Write out the lines below again, putting "Maison Roty" wherever "Moulin Roty" appears and changing nothing else.

==== Record extracts ====

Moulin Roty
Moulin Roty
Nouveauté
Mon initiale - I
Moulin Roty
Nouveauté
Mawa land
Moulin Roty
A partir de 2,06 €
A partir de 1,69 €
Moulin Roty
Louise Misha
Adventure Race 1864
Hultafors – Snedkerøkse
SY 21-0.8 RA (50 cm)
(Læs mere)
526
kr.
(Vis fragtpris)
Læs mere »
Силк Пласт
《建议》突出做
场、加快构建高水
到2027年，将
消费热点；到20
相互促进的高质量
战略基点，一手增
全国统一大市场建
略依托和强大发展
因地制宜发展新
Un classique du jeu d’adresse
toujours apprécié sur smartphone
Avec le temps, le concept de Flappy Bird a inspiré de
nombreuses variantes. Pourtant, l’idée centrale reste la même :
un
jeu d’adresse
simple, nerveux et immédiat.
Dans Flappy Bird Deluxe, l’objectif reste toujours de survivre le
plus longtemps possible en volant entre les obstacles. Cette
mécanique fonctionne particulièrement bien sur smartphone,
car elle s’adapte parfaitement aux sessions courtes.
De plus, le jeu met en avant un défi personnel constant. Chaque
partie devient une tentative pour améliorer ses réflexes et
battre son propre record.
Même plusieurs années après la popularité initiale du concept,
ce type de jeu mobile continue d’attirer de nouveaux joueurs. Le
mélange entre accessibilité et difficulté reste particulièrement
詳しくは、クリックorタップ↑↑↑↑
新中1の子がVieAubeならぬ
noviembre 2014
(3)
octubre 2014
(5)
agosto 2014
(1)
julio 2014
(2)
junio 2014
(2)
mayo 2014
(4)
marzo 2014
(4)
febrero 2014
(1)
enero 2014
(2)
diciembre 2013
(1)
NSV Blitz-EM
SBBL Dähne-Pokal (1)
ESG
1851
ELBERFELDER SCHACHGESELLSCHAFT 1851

====

Completed task -
Maison Roty
Maison Roty
Nouveauté
Mon initiale - I
Maison Roty
Nouveauté
Mawa land
Maison Roty
A partir de 2,06 €
A partir de 1,69 €
Maison Roty
Louise Misha
Adventure Race 1864
Hultafors – Snedkerøkse
SY 21-0.8 RA (50 cm)
(Læs mere)
526
kr.
(Vis fragtpris)
Læs mere »
Силк Пласт
《建议》突出做
场、加快构建高水
到2027年，将
消费热点；到20
相互促进的高质量
战略基点，一手增
全国统一大市场建
略依托和强大发展
因地制宜发展新
Un classique du jeu d’adresse
toujours apprécié sur smartphone
Avec le temps, le concept de Flappy Bird a inspiré de
nombreuses variantes. Pourtant, l’idée centrale reste la même :
un
jeu d’adresse
simple, nerveux et immédiat.
Dans Flappy Bird Deluxe, l’objectif reste toujours de survivre le
plus longtemps possible en volant entre les obstacles. Cette
mécanique fonctionne particulièrement bien sur smartphone,
car elle s’adapte parfaitement aux sessions courtes.
De plus, le jeu met en avant un défi personnel constant. Chaque
partie devient une tentative pour améliorer ses réflexes et
battre son propre record.
Même plusieurs années après la popularité initiale du concept,
ce type de jeu mobile continue d’attirer de nouveaux joueurs. Le
mélange entre accessibilité et difficulté reste particulièrement
詳しくは、クリックorタップ↑↑↑↑
新中1の子がVieAubeならぬ
noviembre 2014
(3)
octubre 2014
(5)
agosto 2014
(1)
julio 2014
(2)
junio 2014
(2)
mayo 2014
(4)
marzo 2014
(4)
febrero 2014
(1)
enero 2014
(2)
diciembre 2013
(1)
NSV Blitz-EM
SBBL Dähne-Pokal (1)
ESG
1851
ELBERFELDER SCHACHGESELLSCHAFT 1851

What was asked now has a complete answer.